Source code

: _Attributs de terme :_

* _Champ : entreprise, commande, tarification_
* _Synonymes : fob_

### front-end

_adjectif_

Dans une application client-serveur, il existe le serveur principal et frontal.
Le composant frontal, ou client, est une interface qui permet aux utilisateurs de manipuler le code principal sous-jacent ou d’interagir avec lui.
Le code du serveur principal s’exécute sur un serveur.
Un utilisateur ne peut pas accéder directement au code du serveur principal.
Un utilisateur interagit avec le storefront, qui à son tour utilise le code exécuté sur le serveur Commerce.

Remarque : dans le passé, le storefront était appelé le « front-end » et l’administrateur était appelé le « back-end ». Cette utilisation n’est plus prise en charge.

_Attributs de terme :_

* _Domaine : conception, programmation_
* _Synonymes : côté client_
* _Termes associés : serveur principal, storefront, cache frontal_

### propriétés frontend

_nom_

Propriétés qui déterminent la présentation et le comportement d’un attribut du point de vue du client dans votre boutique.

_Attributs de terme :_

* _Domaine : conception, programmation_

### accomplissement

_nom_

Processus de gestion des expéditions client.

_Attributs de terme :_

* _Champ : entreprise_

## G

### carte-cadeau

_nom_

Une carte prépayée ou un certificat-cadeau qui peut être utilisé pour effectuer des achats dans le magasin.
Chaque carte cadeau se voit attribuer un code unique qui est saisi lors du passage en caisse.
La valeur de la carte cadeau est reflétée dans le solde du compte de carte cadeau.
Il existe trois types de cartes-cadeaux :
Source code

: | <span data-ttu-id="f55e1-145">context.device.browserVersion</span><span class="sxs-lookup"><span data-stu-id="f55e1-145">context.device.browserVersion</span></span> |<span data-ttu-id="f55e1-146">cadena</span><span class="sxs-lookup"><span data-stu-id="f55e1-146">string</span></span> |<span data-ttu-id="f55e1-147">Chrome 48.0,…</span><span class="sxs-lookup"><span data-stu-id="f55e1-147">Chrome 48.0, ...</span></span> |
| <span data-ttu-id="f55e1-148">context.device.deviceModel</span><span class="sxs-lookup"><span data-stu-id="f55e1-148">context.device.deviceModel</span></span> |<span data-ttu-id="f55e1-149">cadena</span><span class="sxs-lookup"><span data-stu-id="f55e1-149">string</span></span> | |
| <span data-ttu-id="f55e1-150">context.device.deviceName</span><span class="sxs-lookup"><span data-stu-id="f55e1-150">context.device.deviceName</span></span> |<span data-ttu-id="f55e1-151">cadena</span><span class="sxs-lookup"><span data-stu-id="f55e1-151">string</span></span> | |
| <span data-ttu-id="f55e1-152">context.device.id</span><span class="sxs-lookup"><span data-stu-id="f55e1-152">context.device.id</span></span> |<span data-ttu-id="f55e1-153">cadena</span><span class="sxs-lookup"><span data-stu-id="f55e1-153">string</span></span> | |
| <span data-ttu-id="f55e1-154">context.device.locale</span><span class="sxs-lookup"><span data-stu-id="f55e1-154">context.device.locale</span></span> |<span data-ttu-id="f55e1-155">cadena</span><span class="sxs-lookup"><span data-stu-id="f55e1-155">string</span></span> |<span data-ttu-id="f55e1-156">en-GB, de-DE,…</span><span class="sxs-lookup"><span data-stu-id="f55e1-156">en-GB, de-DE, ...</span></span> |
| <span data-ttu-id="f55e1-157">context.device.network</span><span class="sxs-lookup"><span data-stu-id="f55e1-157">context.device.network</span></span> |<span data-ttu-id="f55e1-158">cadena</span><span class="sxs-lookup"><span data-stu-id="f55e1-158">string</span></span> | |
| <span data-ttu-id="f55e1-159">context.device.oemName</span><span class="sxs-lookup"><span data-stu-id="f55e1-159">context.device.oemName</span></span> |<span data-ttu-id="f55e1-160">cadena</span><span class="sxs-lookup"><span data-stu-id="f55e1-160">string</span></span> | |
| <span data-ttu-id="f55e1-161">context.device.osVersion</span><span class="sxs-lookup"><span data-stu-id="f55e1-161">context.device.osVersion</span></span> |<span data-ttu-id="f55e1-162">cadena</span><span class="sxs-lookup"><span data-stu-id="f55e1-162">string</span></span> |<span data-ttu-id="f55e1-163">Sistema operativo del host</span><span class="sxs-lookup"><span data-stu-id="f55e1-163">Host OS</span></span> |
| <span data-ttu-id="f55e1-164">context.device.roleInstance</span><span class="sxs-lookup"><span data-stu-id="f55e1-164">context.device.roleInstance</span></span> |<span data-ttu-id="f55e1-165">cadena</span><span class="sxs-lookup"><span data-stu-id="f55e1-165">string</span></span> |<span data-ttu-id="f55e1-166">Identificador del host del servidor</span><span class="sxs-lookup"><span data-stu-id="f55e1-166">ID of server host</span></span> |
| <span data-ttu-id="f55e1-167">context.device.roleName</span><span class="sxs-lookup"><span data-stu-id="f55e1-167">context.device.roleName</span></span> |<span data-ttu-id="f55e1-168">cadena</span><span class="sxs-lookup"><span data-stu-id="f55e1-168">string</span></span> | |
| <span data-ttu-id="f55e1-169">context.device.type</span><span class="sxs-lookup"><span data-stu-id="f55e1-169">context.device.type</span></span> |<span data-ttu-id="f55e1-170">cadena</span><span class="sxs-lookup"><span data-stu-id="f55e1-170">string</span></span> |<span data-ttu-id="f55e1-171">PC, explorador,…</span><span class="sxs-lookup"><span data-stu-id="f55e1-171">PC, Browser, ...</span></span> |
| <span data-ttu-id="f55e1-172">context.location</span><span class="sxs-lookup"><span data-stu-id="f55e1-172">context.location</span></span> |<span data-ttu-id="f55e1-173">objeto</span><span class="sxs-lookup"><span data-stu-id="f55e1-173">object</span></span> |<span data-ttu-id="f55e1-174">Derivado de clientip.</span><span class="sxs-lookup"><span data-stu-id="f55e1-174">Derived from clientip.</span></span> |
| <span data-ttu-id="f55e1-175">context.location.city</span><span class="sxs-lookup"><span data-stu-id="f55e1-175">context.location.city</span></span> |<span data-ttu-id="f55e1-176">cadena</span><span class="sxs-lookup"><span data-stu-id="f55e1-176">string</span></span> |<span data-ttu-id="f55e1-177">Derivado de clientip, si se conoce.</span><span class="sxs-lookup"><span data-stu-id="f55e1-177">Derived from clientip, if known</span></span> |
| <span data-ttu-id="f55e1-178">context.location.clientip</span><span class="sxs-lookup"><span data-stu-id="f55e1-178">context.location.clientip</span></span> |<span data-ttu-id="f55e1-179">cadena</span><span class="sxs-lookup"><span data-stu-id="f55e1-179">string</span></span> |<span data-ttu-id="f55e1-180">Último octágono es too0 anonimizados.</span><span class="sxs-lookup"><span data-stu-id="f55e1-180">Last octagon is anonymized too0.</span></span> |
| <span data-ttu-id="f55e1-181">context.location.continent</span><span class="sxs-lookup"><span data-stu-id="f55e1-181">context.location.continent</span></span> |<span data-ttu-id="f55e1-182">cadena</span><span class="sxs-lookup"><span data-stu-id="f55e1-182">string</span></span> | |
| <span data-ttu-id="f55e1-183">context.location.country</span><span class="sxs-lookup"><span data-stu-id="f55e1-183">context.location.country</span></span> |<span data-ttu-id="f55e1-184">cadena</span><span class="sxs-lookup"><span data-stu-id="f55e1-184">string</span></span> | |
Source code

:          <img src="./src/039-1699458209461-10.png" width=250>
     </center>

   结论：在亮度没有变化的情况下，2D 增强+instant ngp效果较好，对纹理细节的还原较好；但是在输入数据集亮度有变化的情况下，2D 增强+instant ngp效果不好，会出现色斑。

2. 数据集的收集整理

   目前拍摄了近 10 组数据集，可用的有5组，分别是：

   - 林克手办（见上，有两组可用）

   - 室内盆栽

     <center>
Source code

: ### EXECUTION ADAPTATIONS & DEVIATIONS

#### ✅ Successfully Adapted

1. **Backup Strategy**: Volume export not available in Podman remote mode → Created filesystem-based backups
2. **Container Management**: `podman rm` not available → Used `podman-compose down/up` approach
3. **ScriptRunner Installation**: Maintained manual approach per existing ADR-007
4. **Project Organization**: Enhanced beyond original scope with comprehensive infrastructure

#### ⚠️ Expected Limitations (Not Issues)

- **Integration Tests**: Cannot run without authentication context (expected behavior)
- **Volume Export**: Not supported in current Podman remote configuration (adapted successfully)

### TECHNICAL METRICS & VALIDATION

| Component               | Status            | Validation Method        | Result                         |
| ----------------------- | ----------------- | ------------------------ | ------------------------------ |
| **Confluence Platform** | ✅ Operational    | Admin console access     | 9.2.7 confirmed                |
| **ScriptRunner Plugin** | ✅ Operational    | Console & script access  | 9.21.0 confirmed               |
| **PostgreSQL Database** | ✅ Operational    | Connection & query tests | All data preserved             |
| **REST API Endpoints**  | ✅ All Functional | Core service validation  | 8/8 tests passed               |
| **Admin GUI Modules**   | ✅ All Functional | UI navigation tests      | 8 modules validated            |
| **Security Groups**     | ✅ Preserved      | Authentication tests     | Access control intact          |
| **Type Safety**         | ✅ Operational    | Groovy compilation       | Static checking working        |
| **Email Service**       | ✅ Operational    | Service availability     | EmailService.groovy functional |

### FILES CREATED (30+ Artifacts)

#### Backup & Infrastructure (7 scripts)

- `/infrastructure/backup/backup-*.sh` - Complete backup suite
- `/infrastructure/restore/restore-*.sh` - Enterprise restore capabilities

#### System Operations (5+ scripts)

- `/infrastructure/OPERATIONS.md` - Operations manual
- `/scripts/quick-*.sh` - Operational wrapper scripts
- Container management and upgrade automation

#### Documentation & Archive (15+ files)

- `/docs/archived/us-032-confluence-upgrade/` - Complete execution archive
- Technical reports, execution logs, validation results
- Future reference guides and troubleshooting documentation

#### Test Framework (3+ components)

------------------------------------------------------------------------

Retrieve all lines from the data that contain the string "confirmed".

## Response to this task
| **Confluence Platform** | ✅ Operational    | Admin console access     | 9.2.7 confirmed                |
| **ScriptRunner Plugin** | ✅ Operational    | Console & script access  | 9.21.0 confirmed               |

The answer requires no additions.